A subsurface jet injector was designed, constructed, and tested to incorporate herbicides into soil in a single pass, control established weeds, and retain plant residue on the surface to reduce soil erosion. The design overcame problems inherent in earlier subsurface injection machines such as difficulty in managing residues, placement of herbicides in a layer, and poor depth control. The jet injector incorporated herbicides by jetting them up through nozzles in a manifold attached to a sweep, into soil that was fractured while passing over the blade. Jets penetrated up into the soil, improving weed control.
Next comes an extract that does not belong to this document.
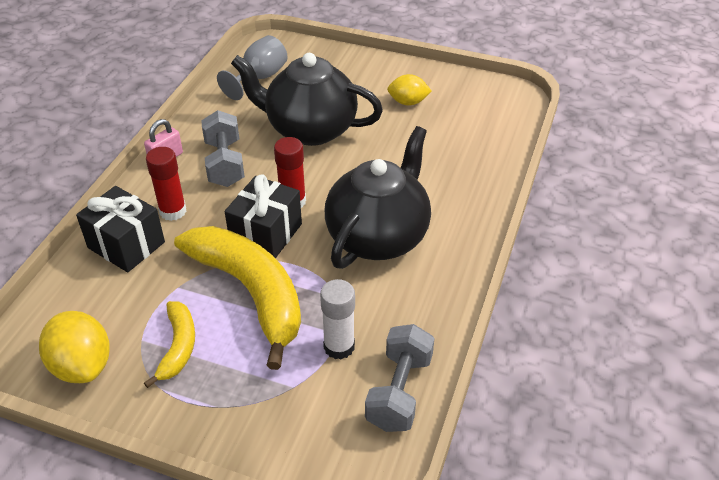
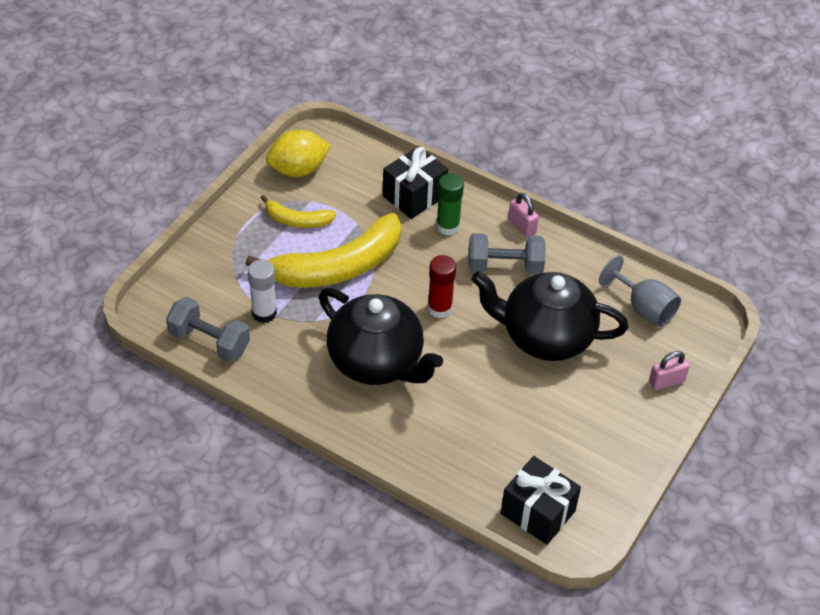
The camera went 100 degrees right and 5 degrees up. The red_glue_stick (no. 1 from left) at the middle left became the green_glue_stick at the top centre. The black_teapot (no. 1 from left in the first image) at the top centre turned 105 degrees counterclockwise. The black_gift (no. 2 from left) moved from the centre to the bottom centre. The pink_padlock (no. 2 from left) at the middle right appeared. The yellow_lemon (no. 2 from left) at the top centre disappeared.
Diffusion or mechanical mixing moved herbicides into untreated soil between herbicide bands.;Relationships among jet penetration distance, nozzle size and type, and sweep operating variables were studied by injecting a fluorescent tracer through the injector sweep or down into disturbed soil. Results confirmed theory predicting jet penetration distance in both soil conditions. Penetration distance depended on herbicide carrier volume, operating pressure, ground speed, soil moisture, and type of soil failure.;A field size subsurface herbicide jet injector was constructed on a sweep plow. A treader was attached to the rear of the plow to mechanically mix herbicides after injection. The machine was tested in corn and soybeans under two tillage systems. Results showed subsurface jet injection of herbicide produced crop yields and weed control comparable to tandem disk incorporation with both systems. Injection at 1400 kPa with the treader attached was the best subsurface jet injection treatment.;Nozzle spacing, orifice size, and operating specifications were determined. Nozzle spacing was found by measuring weed control from trifluralin ((alpha),(alpha),(alpha)-trifluoro-2,6-dinitro-N,N-dipropyl-p-toluidine) injected in parallel lines into greenhouse flats. Herbicide was applied through a 50.8 cm jet injector sweep to test, in the field, the two best nozzle spacings determined in the greenhouse experiment. Nozzles spaced 2 cm apart produced the best weed control. A computer simulation of trifluralin diffusion between jet bands showed the herbicide required 4 to 8 days to diffuse between 2 cm bands. Soil compaction reduced the rate of diffusion.